Es la tendencia a seguir consignas sin pensar, como poner un cartel con arcoíris sonrientes en la puerta de tu casa y el mensaje #restaincasa mientras pides, silenciosa, innecesaria e inconscientemente, pizza con entrega a domicilio.
Es la tendencia a seguir creyendo que somos el ombligo del mundo y que el resto de mortales debemos adaptarse a nuestras necesidades. El deseo de aferrarse a una seguridad que no existe. Y enojarnos, como niños pequeños, con aquellos que nos recuerdan que somos vulnerables, que la enfermedad y la muerte pueden estar a la vuelta de la esquina.
Es la tendencia a buscar culpables a quienes se pueda tocar, escuchar y, si es posible, incluso atacar, si llega el momento. Es la tendencia a deslizarse a través de la "corteza de la civilización", como dice el periodista Timothy Garton, ante el menor impacto social.
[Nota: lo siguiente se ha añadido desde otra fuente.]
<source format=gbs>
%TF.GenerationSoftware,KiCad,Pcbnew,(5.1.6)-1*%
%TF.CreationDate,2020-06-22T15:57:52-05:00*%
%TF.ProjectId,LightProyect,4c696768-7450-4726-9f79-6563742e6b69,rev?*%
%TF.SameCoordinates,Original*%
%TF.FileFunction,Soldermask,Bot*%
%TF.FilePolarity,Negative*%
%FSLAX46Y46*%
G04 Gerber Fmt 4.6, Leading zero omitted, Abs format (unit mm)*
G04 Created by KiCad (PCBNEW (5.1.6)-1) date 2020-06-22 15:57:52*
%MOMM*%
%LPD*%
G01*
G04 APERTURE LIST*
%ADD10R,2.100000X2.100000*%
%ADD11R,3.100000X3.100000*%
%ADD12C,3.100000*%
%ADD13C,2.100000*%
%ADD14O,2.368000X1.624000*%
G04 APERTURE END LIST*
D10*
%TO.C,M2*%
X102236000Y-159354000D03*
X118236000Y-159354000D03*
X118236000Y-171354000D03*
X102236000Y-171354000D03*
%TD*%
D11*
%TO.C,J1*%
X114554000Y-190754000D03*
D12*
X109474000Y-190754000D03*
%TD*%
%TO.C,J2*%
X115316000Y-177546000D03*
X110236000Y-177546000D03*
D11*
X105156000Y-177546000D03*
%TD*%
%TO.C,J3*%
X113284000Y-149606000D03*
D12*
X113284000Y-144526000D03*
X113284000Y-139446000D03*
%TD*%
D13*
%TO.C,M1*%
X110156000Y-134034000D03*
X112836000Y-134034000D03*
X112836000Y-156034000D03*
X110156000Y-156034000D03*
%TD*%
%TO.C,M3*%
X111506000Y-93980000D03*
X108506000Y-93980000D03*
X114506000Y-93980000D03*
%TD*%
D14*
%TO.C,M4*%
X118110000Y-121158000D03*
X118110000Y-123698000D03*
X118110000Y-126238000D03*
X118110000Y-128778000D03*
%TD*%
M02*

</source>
Perder no solo los puntos cardinales que regulan las relaciones sociales, sino también los valores que distinguen a la humanidad.
El rechazo que mas duele
Los grafitis, los carteles y las amenazas de desalojo por temor al contagio se consideran, por supuesto, delitos de odio. Y como tal, pueden ser denunciado, juzgado, condenado y sancionado. Pero lo más terrible para quienes sufren este tipo de acoso es que lo impensable e incomprensible hasta hace unos días ha tomado forma y en algunos lugares amenaza con normalizarse.
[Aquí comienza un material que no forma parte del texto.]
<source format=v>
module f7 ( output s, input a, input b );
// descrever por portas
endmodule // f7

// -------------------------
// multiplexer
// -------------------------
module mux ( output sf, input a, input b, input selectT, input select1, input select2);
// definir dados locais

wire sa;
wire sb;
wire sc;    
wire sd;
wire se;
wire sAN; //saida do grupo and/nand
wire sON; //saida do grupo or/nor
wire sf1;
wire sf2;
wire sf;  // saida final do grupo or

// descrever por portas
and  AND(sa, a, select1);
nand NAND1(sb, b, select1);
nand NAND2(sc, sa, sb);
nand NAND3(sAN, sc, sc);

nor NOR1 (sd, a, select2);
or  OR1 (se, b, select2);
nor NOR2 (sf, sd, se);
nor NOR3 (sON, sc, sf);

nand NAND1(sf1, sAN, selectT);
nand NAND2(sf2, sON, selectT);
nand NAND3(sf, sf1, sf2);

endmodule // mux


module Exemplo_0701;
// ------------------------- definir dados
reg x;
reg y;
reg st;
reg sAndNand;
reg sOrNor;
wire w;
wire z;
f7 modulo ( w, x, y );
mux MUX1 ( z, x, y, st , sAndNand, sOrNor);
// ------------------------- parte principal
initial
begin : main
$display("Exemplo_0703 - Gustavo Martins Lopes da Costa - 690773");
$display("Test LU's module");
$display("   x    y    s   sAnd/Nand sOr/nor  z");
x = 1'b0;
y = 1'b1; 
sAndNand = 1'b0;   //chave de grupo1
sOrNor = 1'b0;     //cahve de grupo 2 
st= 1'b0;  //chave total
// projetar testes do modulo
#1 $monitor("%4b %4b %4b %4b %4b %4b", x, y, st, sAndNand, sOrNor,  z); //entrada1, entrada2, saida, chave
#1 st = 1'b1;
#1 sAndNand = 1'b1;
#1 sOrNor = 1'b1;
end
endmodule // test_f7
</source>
Lo terrible es que aquellas personas que están arriesgando su vida, la mayoría no por dinero sino por conciencia y responsabilidad, resultan heridas cuando son más vulnerables. Estas personas han sido discriminadas, rechazadas y marginadas por quienes hasta hace poco formaban parte de sus círculos de confianza. Se les niega a cumplir con su deber. Ayudar. Para salvar vidas.
Y esto genera primero una enorme perplejidad y luego una ira infinita. Genera tristeza. Te dan ganas de tirar la toalla. Te hace preguntarte por quién estás luchando exactamente. Y sobre todo, si el sacrificio merece la pena.
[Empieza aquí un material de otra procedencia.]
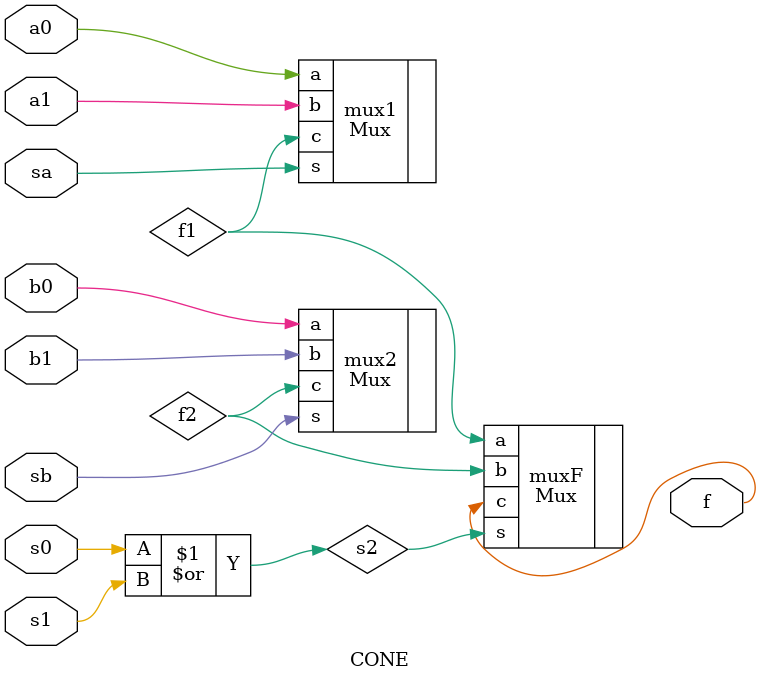
<source format=v>
`timescale 1ns/1ns

module CONE(a0, a1, sa, b0, b1, sb, s0, s1, f);
    input a0, a1, sa, b0, b1, sb, s0, s1;
    output f;

    wire f1,f2,s2;

    assign s2 = s0 | s1;

    Mux #(1) mux1(.s(sa)
    , .a(a0)
    , .b(a1)
    , .c(f1)
    );

    Mux #(1) mux2(.s(sb)
    , .a(b0)
    , .b(b1)
    , .c(f2)
    );

    Mux #(1) muxF(.s(s2)
    , .a(f1)
    , .b(f2)
    , .c(f)
    );


endmodule
</source>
Porque el personal médico no está formado por héroes con armadura antibalas. Son personas que realizan hazañas heroicas. Pero estas personas también sufren humillaciones y desprecios. Porque ahora mismo son extremadamente vulnerables psicológicamente.
Por lo tanto, es importante que todas estas personas se sientan protegidas y apoyadas por el otro lado de la sociedad. Aquellos que, aunque ellos también tienen miedo, saben controlarse para apoyar a los más débiles. Aquellos que están cansados también, pero aún encuentran la fuerza para sonreír. Que aunque viven en la incertidumbre, como todos los demás, saben transmitir seguridad. Los que piensan. Lo que ellos aprecian. Que no se adhieren a consignas efímeras, pero buscan la forma de aportar su granito de arena.
Y el granito de arena que nos corresponde aportar en este momento es apoyar a todos los que nos apoyan. Incondicionalmente. Crea una barrera contra la ignorancia. Pon fin al egoísmo. Y alimenta la empatía.
Porque si algo nos ha enseñado esta crisis es que un virus puede dar miedo, pero las reacciones humanas pueden marcar la diferencia. Y de esta situación, como escribió Juan Rulfo, “nos salvamos juntos o nos hundimos”. En caso de que alguien no lo haya descubierto.